>> begin

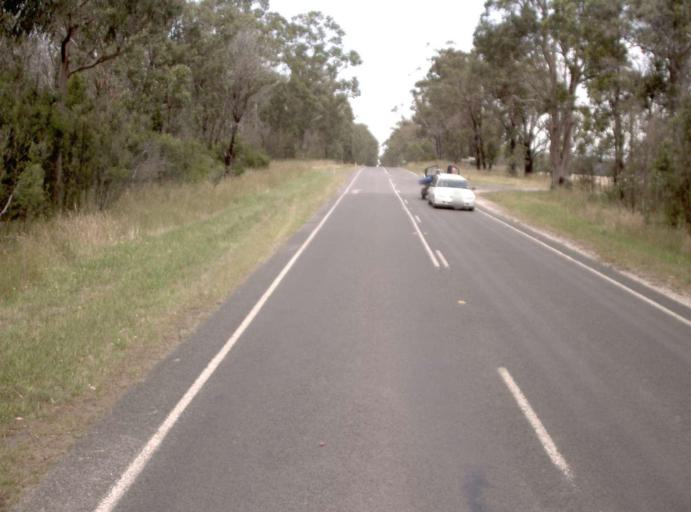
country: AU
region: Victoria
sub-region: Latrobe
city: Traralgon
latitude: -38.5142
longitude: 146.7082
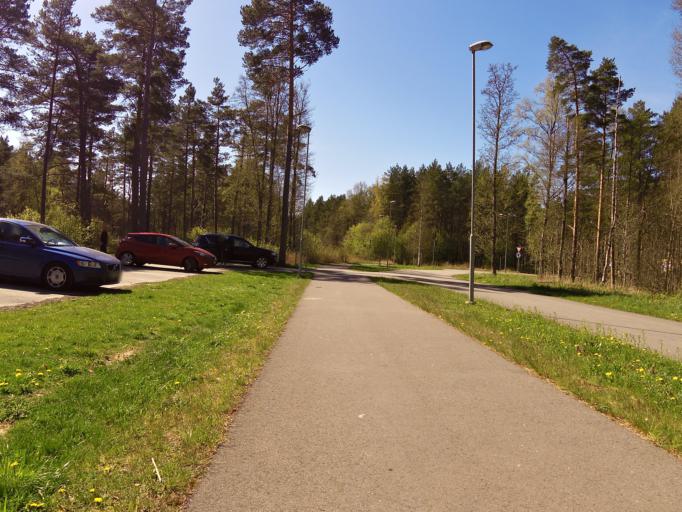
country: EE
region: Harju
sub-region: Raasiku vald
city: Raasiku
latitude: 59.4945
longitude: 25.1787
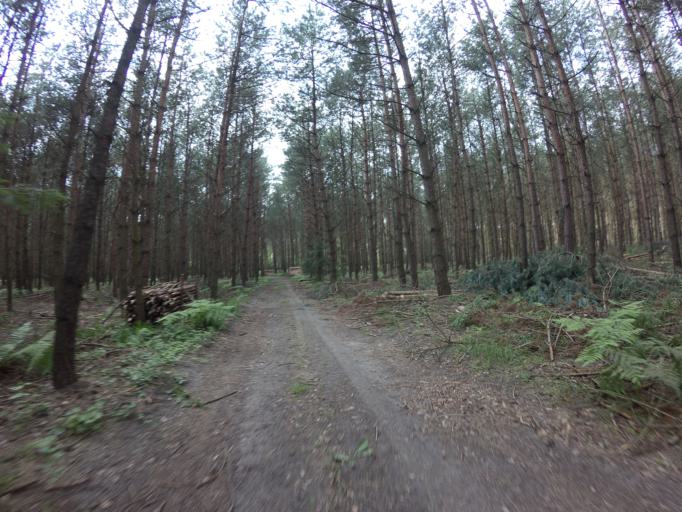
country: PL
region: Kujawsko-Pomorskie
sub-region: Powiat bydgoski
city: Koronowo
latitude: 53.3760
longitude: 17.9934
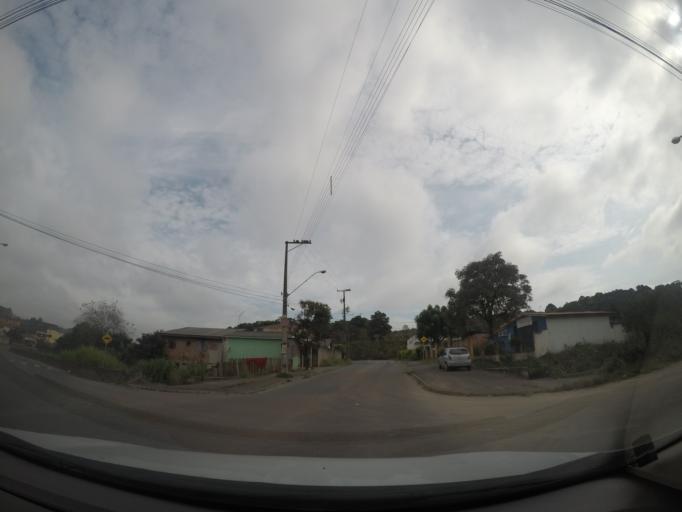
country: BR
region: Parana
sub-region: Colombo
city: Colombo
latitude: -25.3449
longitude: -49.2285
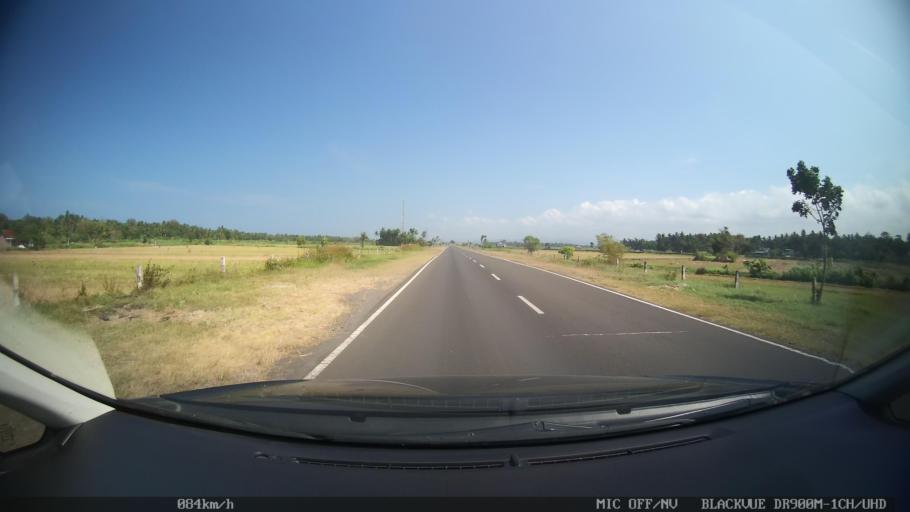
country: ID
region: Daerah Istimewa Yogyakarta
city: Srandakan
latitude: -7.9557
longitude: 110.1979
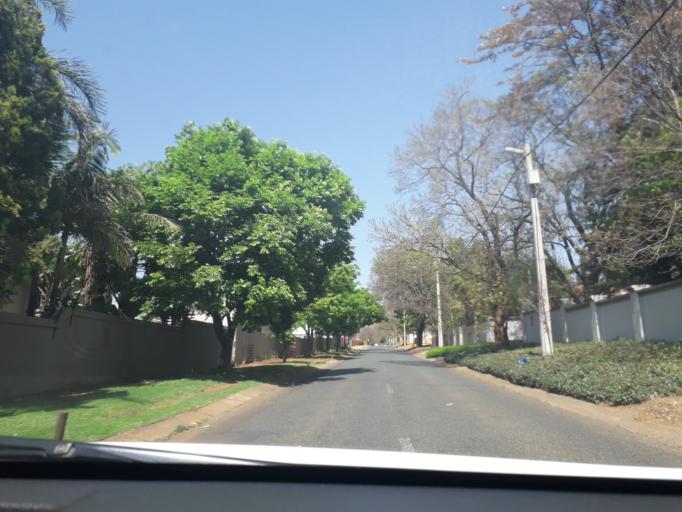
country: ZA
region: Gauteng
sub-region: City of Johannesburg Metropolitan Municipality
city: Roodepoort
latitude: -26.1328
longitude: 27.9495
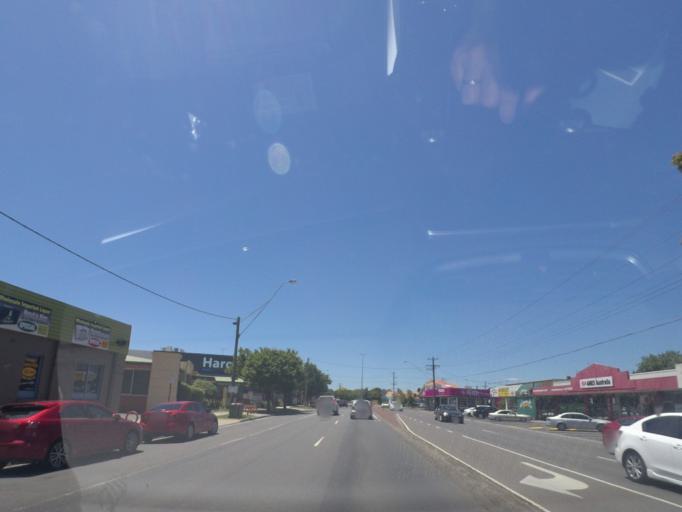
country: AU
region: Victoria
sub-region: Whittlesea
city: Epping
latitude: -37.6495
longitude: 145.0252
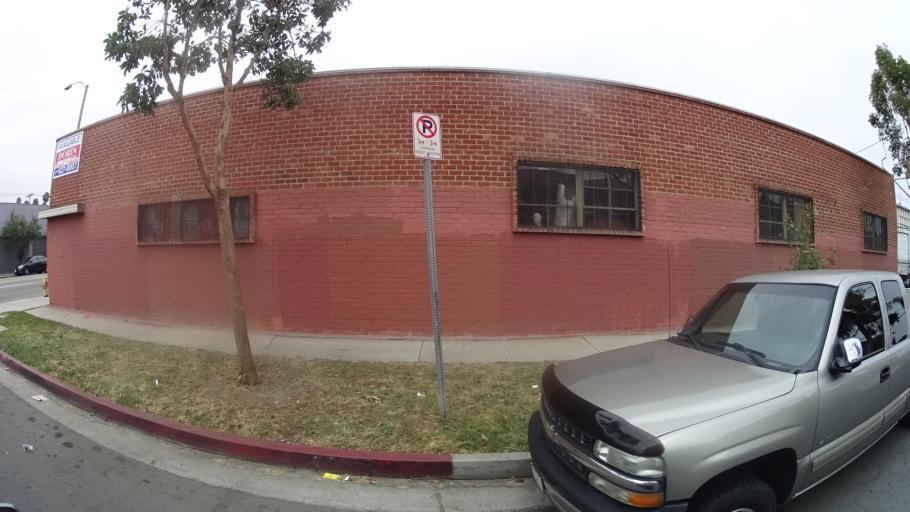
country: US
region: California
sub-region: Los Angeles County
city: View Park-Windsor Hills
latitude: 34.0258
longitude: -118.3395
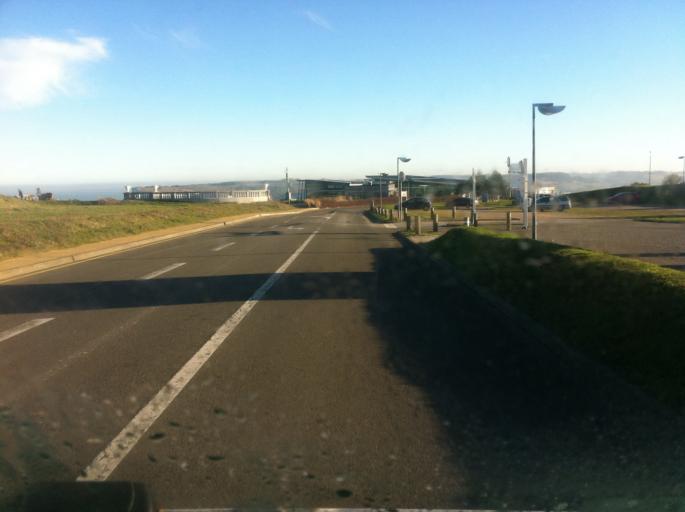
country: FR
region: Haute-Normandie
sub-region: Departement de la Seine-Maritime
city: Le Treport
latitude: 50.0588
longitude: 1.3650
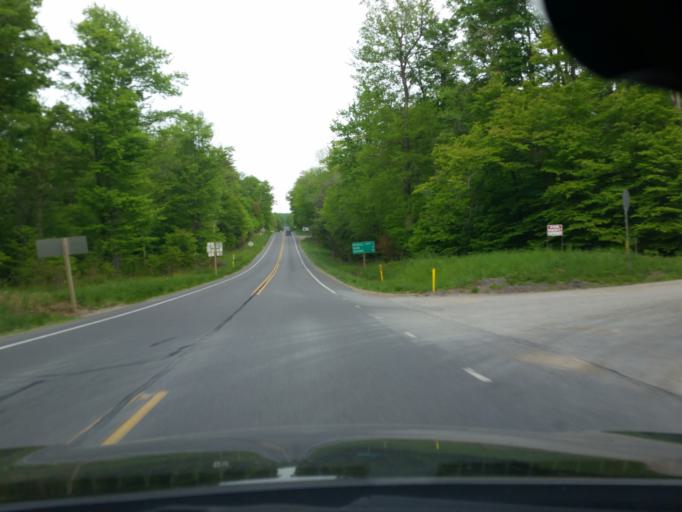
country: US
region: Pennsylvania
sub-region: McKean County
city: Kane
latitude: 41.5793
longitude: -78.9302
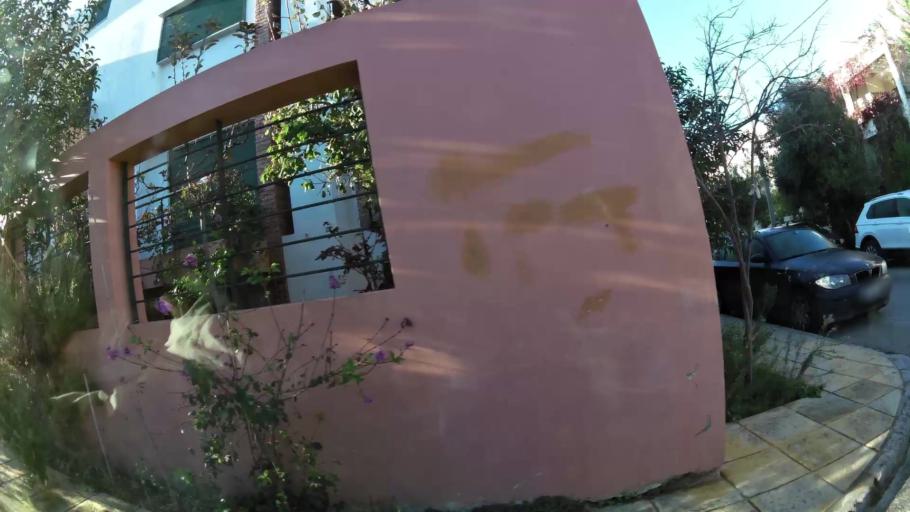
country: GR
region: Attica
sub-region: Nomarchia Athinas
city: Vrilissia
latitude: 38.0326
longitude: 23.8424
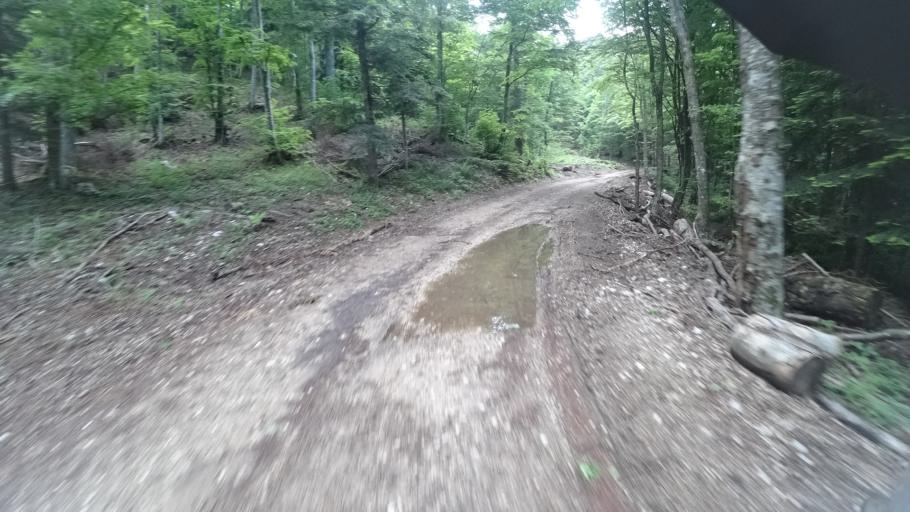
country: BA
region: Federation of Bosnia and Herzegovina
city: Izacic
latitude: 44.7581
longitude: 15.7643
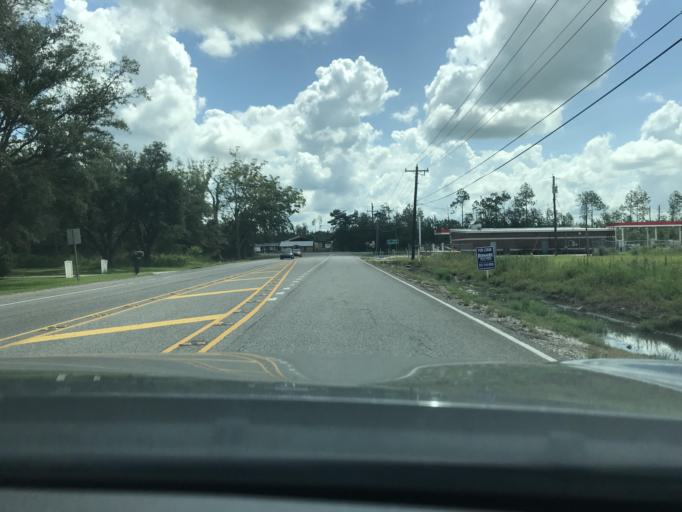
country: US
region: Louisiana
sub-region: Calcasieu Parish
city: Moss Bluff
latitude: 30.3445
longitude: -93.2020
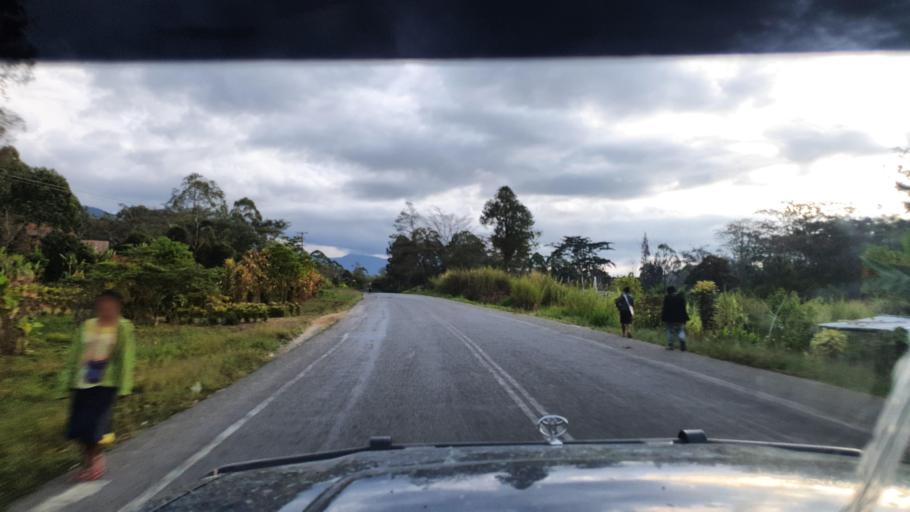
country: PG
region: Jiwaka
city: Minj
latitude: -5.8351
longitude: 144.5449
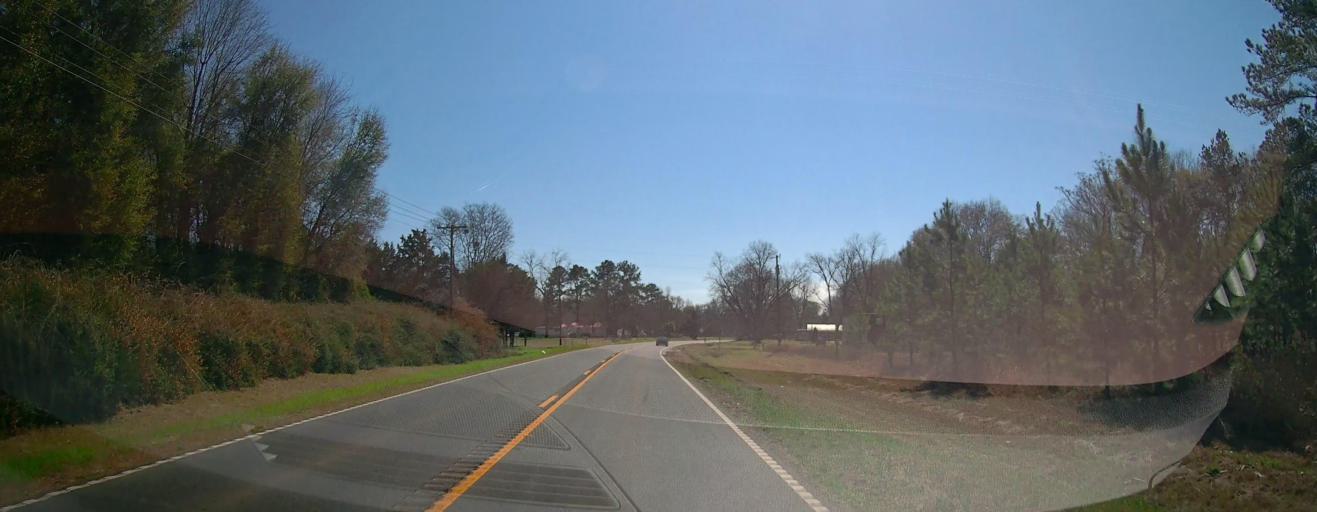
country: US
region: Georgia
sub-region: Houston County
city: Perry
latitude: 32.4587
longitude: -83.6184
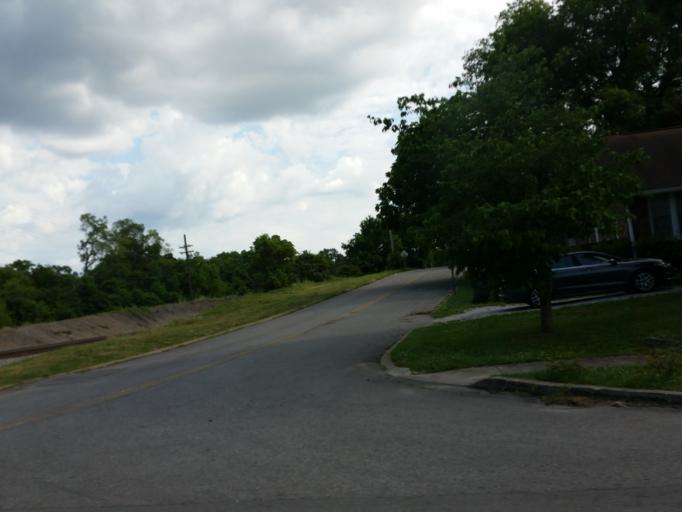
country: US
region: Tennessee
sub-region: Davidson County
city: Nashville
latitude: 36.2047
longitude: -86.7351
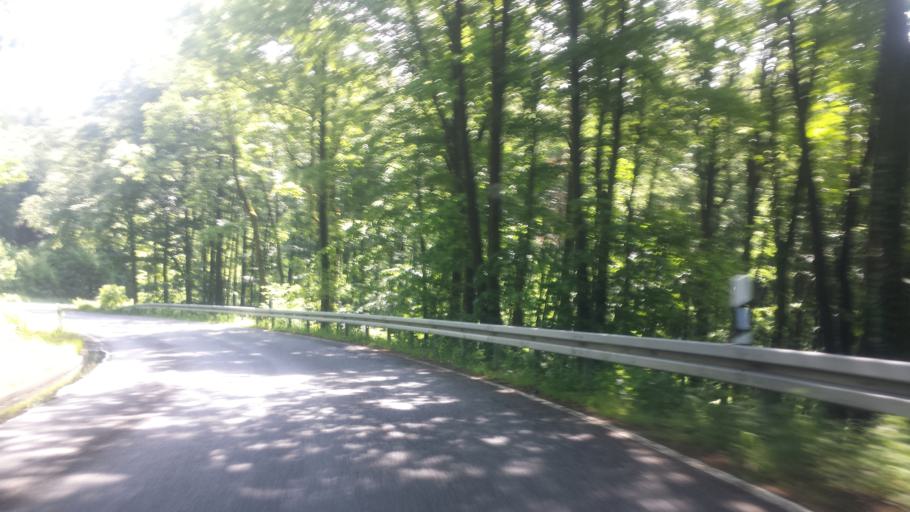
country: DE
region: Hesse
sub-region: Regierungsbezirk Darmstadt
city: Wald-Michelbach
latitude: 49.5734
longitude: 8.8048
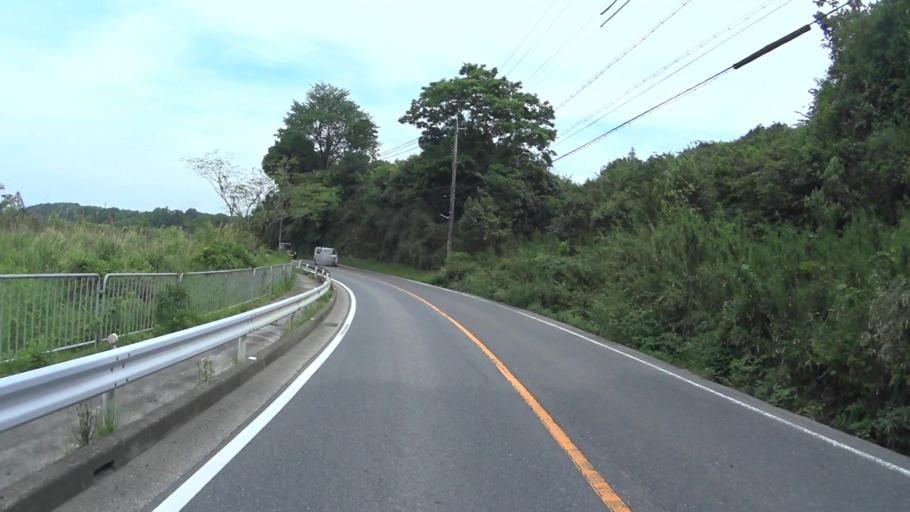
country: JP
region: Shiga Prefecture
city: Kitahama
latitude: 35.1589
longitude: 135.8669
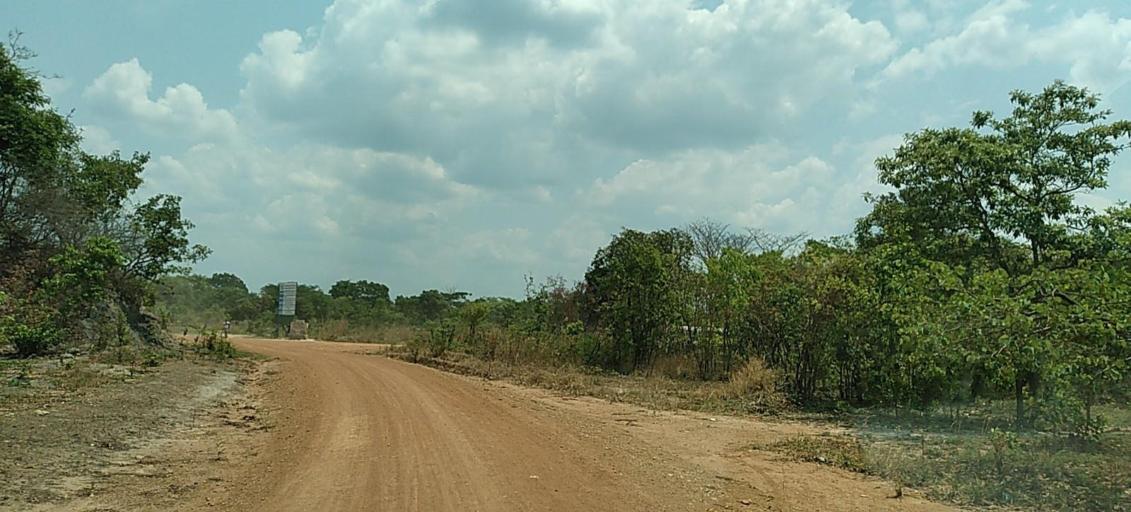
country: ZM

>> end

Task to complete - Format every line of the rows above as a JSON list of strings, one string per line, with blank lines dropped and the pictures left out.

Answer for this exercise -
[
  "country: AU",
  "region: Victoria",
  "sub-region: Latrobe",
  "city: Traralgon",
  "latitude: -38.5142",
  "longitude: 146.7082",
  "country: EE",
  "region: Harju",
  "sub-region: Raasiku vald",
  "city: Raasiku",
  "latitude: 59.4945",
  "longitude: 25.1787",
  "country: PL",
  "region: Kujawsko-Pomorskie",
  "sub-region: Powiat bydgoski",
  "city: Koronowo",
  "latitude: 53.3760",
  "longitude: 17.9934",
  "country: BR",
  "region: Parana",
  "sub-region: Colombo",
  "city: Colombo",
  "latitude: -25.3449",
  "longitude: -49.2285",
  "country: ID",
  "region: Daerah Istimewa Yogyakarta",
  "city: Srandakan",
  "latitude: -7.9557",
  "longitude: 110.1979",
  "country: ZA",
  "region: Gauteng",
  "sub-region: City of Johannesburg Metropolitan Municipality",
  "city: Roodepoort",
  "latitude: -26.1328",
  "longitude: 27.9495",
  "country: AU",
  "region: Victoria",
  "sub-region: Whittlesea",
  "city: Epping",
  "latitude: -37.6495",
  "longitude: 145.0252",
  "country: US",
  "region: California",
  "sub-region: Los Angeles County",
  "city: View Park-Windsor Hills",
  "latitude: 34.0258",
  "longitude: -118.3395",
  "country: FR",
  "region: Haute-Normandie",
  "sub-region: Departement de la Seine-Maritime",
  "city: Le Treport",
  "latitude: 50.0588",
  "longitude: 1.3650",
  "country: US",
  "region: Pennsylvania",
  "sub-region: McKean County",
  "city: Kane",
  "latitude: 41.5793",
  "longitude: -78.9302",
  "country: GR",
  "region: Attica",
  "sub-region: Nomarchia Athinas",
  "city: Vrilissia",
  "latitude: 38.0326",
  "longitude: 23.8424",
  "country: BA",
  "region: Federation of Bosnia and Herzegovina",
  "city: Izacic",
  "latitude: 44.7581",
  "longitude: 15.7643",
  "country: US",
  "region: Louisiana",
  "sub-region: Calcasieu Parish",
  "city: Moss Bluff",
  "latitude: 30.3445",
  "longitude: -93.2020",
  "country: PG",
  "region: Jiwaka",
  "city: Minj",
  "latitude: -5.8351",
  "longitude: 144.5449",
  "country: US",
  "region: Georgia",
  "sub-region: Houston County",
  "city: Perry",
  "latitude: 32.4587",
  "longitude: -83.6184",
  "country: US",
  "region: Tennessee",
  "sub-region: Davidson County",
  "city: Nashville",
  "latitude: 36.2047",
  "longitude: -86.7351",
  "country: DE",
  "region: Hesse",
  "sub-region: Regierungsbezirk Darmstadt",
  "city: Wald-Michelbach",
  "latitude: 49.5734",
  "longitude: 8.8048",
  "country: JP",
  "region: Shiga Prefecture",
  "city: Kitahama",
  "latitude: 35.1589",
  "longitude: 135.8669",
  "country: ZM"
]